How can I get a $4000 loan approved?

While personal loans and medium amount loans don’t offer guaranteed approval, there are steps you can take to help increase the likelihood of your application being approved, including:

  • Fulfilling the eligibility criteria (providing ID, proof of residency, proof of income etc.)
  • Checking your credit history (you can order one free copy of your credit file per year, and make sure that there aren’t any errors that may be bringing down your credit score)
  • Comparing carefully before applying (making multiple loan applications can mean having your credit checked multiple times, which can look bad to some lenders and reduce your chances of being approved by them)

How to open a savings account for my child?

Some banks and financial institutions allow parents to open a bank account for their child as soon as it is born, and start depositing funds to go towards the child’s future.

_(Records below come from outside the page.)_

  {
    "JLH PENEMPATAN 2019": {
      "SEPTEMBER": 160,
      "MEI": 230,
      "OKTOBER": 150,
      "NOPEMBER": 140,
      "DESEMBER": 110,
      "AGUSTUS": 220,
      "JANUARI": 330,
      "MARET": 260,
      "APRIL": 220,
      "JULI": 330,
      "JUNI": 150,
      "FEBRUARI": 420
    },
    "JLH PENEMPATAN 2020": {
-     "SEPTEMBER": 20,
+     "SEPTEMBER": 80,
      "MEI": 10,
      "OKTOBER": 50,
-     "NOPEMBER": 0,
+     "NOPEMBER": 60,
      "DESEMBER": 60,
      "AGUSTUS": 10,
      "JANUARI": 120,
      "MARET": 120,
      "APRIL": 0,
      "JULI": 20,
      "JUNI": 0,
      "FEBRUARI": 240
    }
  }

Children’s savings accounts generally don’t have fees, and are structured to help develop positive financial habits by limiting withdrawals, encouraging regular deposits, and earning interest on the savings, similarly to standard savings accounts.

Who has the highest interest rates for savings accounts?

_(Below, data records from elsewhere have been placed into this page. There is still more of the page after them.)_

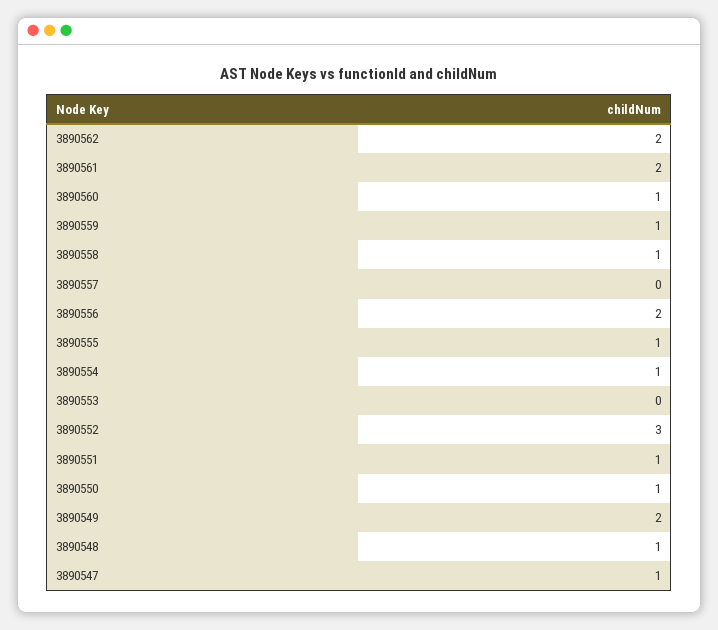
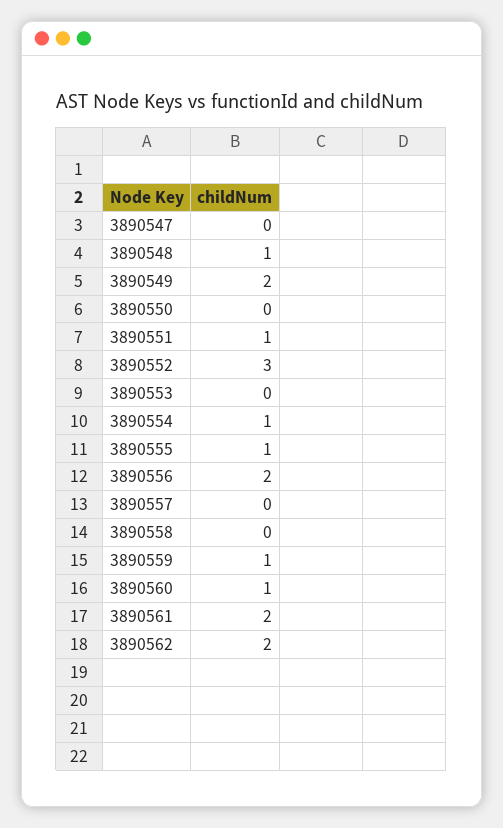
  {
    "3890562": 2,
    "3890561": 2,
    "3890560": 1,
    "3890559": 1,
-   "3890558": 1,
+   "3890558": 0,
    "3890557": 0,
    "3890556": 2,
    "3890555": 1,
    "3890554": 1,
    "3890553": 0,
    "3890552": 3,
    "3890551": 1,
-   "3890550": 1,
+   "3890550": 0,
    "3890549": 2,
    "3890548": 1,
-   "3890547": 1
+   "3890547": 0
  }

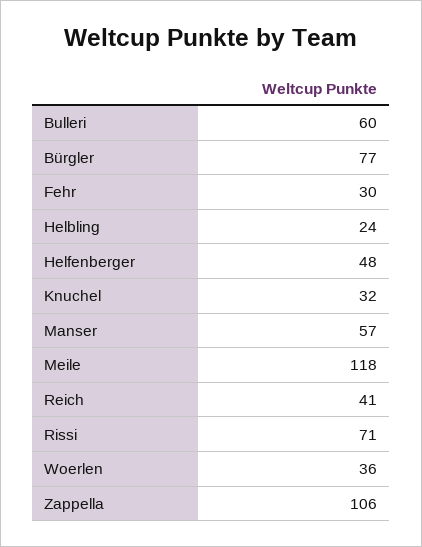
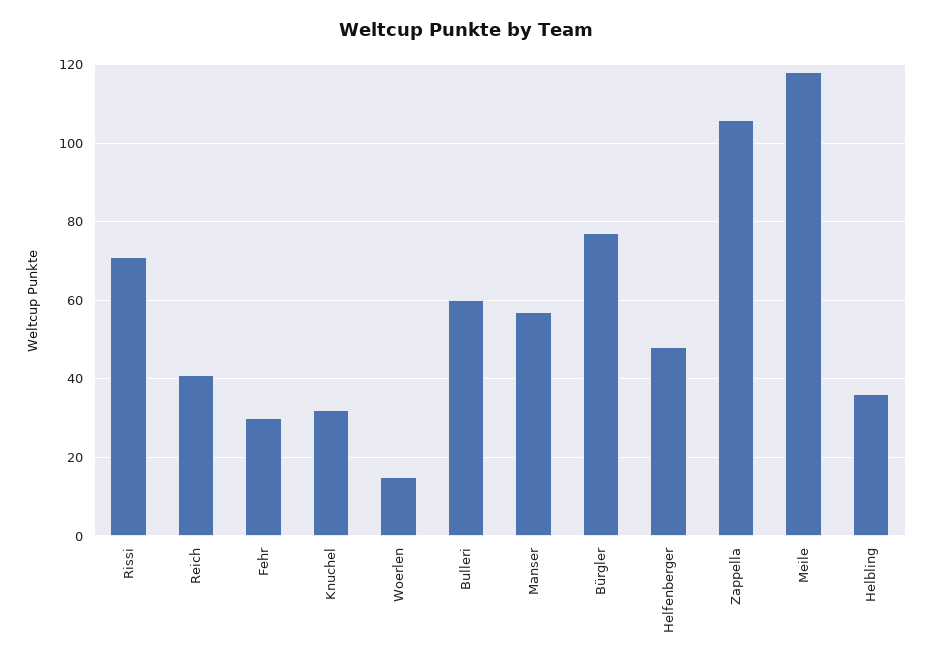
  {
    "Bulleri": 60,
    "Bürgler": 77,
    "Fehr": 30,
-   "Helbling": 24,
+   "Helbling": 35,
    "Helfenberger": 48,
    "Knuchel": 32,
    "Manser": 57,
    "Meile": 118,
    "Reich": 41,
    "Rissi": 71,
-   "Woerlen": 36,
+   "Woerlen": 15,
    "Zappella": 106
  }

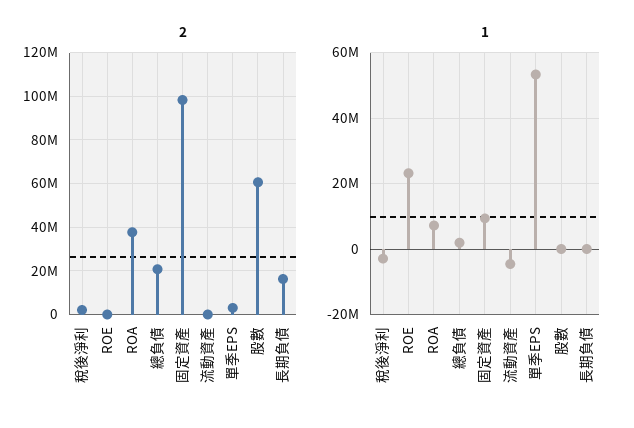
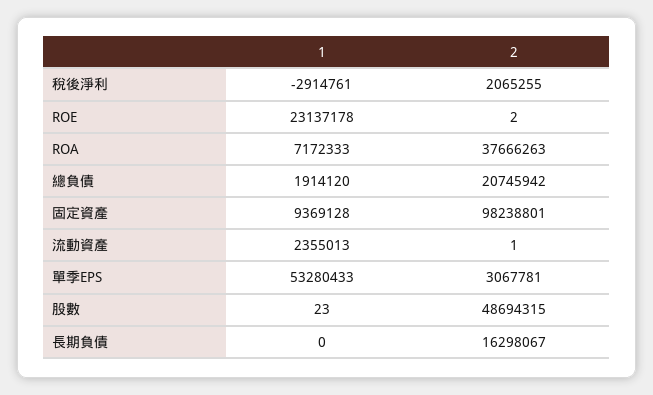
  {
    "2": {
      "稅後淨利": 2065255,
      "ROE": 2,
      "ROA": 37666263,
      "總負債": 20745942,
      "固定資產": 98238801,
      "流動資產": 1,
      "單季EPS": 3067781,
-     "股數": 60000000,
+     "股數": 48694315,
      "長期負債": 16298067
    },
    "1": {
      "稅後淨利": -2914761,
      "ROE": 23137178,
      "ROA": 7172333,
      "總負債": 1914120,
      "固定資產": 9369128,
-     "流動資產": -4000000,
+     "流動資產": 2355013,
      "單季EPS": 53280433,
      "股數": 23,
      "長期負債": 0
    }
  }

As banks frequently change their rates, the most accurate way to know who currently has the highest interest rate is to use a savings account comparison tool.

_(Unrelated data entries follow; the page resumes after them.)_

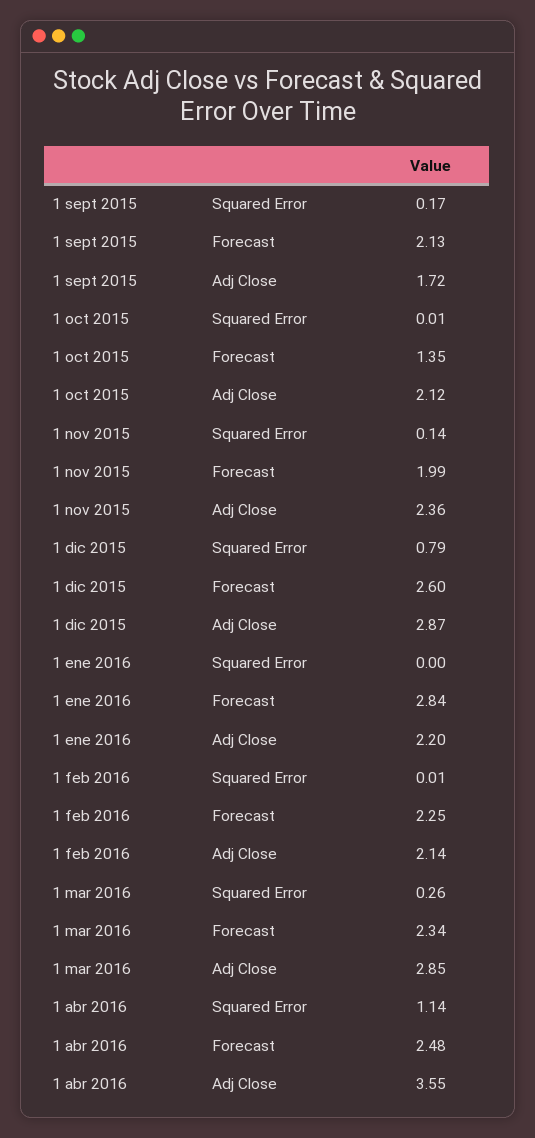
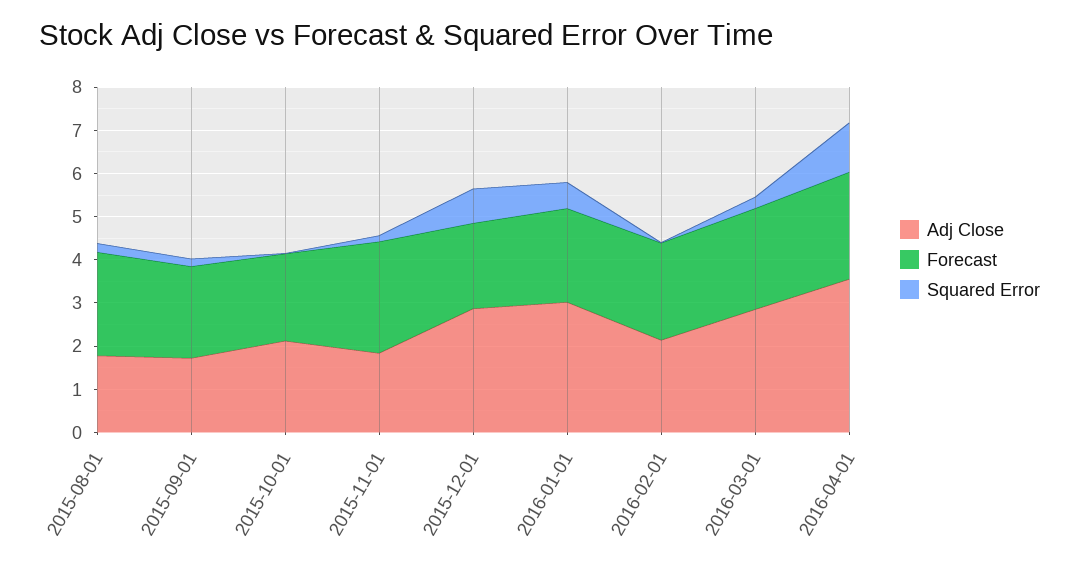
  {
    "Squared Error": {
      "1 sept 2015": 0.17,
      "1 oct 2015": 0.01,
      "1 nov 2015": 0.14,
      "1 dic 2015": 0.79,
-     "1 ene 2016": 0,
+     "1 ene 2016": 0.6,
      "1 feb 2016": 0.01,
      "1 mar 2016": 0.26,
-     "1 abr 2016": 1.14
+     "1 abr 2016": 1.14,
+     "2015-08-01": 0.2
    },
    "Forecast": {
      "1 sept 2015": 2.13,
-     "1 oct 2015": 1.35,
+     "1 oct 2015": 2,
-     "1 nov 2015": 1.99,
+     "1 nov 2015": 2.6,
-     "1 dic 2015": 2.6,
+     "1 dic 2015": 2,
-     "1 ene 2016": 2.84,
+     "1 ene 2016": 2.2,
      "1 feb 2016": 2.25,
      "1 mar 2016": 2.34,
-     "1 abr 2016": 2.48
+     "1 abr 2016": 2.48,
+     "2015-08-01": 2.4
    },
    "Adj Close": {
      "1 sept 2015": 1.72,
      "1 oct 2015": 2.12,
-     "1 nov 2015": 2.36,
+     "1 nov 2015": 1.8,
      "1 dic 2015": 2.87,
-     "1 ene 2016": 2.2,
+     "1 ene 2016": 3,
      "1 feb 2016": 2.14,
      "1 mar 2016": 2.85,
-     "1 abr 2016": 3.55
+     "1 abr 2016": 3.55,
+     "2015-08-01": 1.8
    }
  }

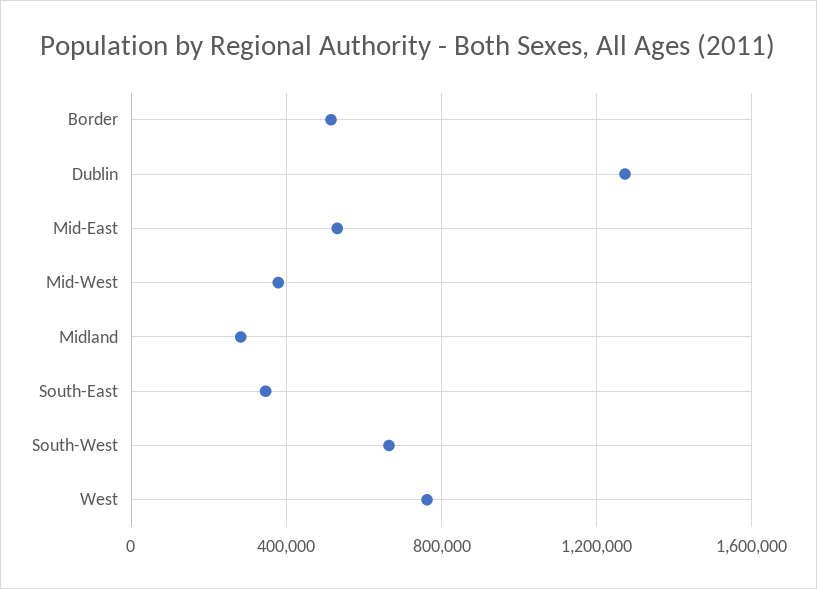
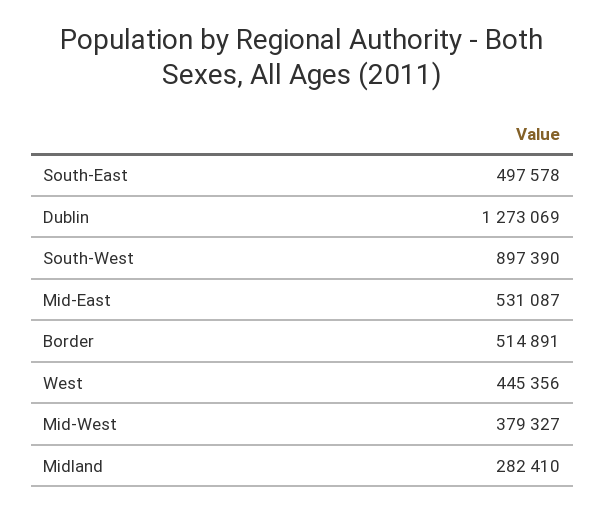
  {
    "Border": 514891,
    "Dublin": 1273069,
    "Mid-East": 531087,
    "Mid-West": 379327,
    "Midland": 282410,
-   "South-East": 350000,
+   "South-East": 497578,
-   "South-West": 650000,
+   "South-West": 897390,
-   "West": 750000
+   "West": 445356
  }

Can you set up direct debits from a savings account?

It’s not usually possible to set up a direct debit from your savings account to cover ongoing expenses or bills, as savings accounts are structured around growing your wealth by earning interest on regular deposits, and discouraging withdrawals.

Some transaction accounts allow you to set up direct debits and also earn interest, though you may not enjoy as much flexibility as a dedicated transaction account, or get as high an interest rate as a dedicated savings account.

Can you set up a savings account online?

Yes. Several large and small banks offer online applications for savings accounts, and there are also online-only financial institutions to consider.

Online-only savings accounts are often less expensive than other savings accounts, though they may not offer the same flexibility, features, or face-to-face service as more traditional savings accounts.

How do I open a savings account?

Opening a savings account is a relatively simple process. If you’ve found an account with a suitable interest rate, you’ll just need to get in contact with your chosen lender via a branch, phone call or hop online to begin the process. 

You may be required to provide:

  • Personal details, including identification (driver’s license, passport etc.)
  • Tax file number
  • Employment details

How to make money with a savings account?

Savings accounts make you money by earning interest on your savings. The more money you deposit, the longer you leave it in the account, and the higher the account’s interest rate, the more interest you’ll be paid by the bank or financial institution, and the more your wealth will grow.

To make sure your savings account makes money and doesn’t lose money, it’s important to maintain a large enough minimum balance that the annual interest earned exceeds any annual fees charged on the account.

How much money should I have in my savings account?

A good rule of thumb when working out a minimum balance for your savings account is to make sure that you’ll earn more in annual interest on your savings than what you’ll be charged in annual fees.

If you’re saving with a specific goal in mind, prepare a budget so the interest you earn on your deposits will help you efficiently reach this goal. Online financial calculators may be helpful here.

How does interest work on savings accounts?

The type of interest savings accounts accrues is called compound interest. Compound interest is interest paid on the initial deposit amount, as well as the accumulated interest on money you have. This is different from simple interest where interest is paid at the end of a specified term. Compound interest allows you to earn interest on interest at a higher frequency. 

Example: John deposits $10,000 into a savings account with an interest rate of 5 per cent that he leaves untouched for 10 years. At the end of the first year he will have $10,512 in savings. After ten years, he will have saved $16,470.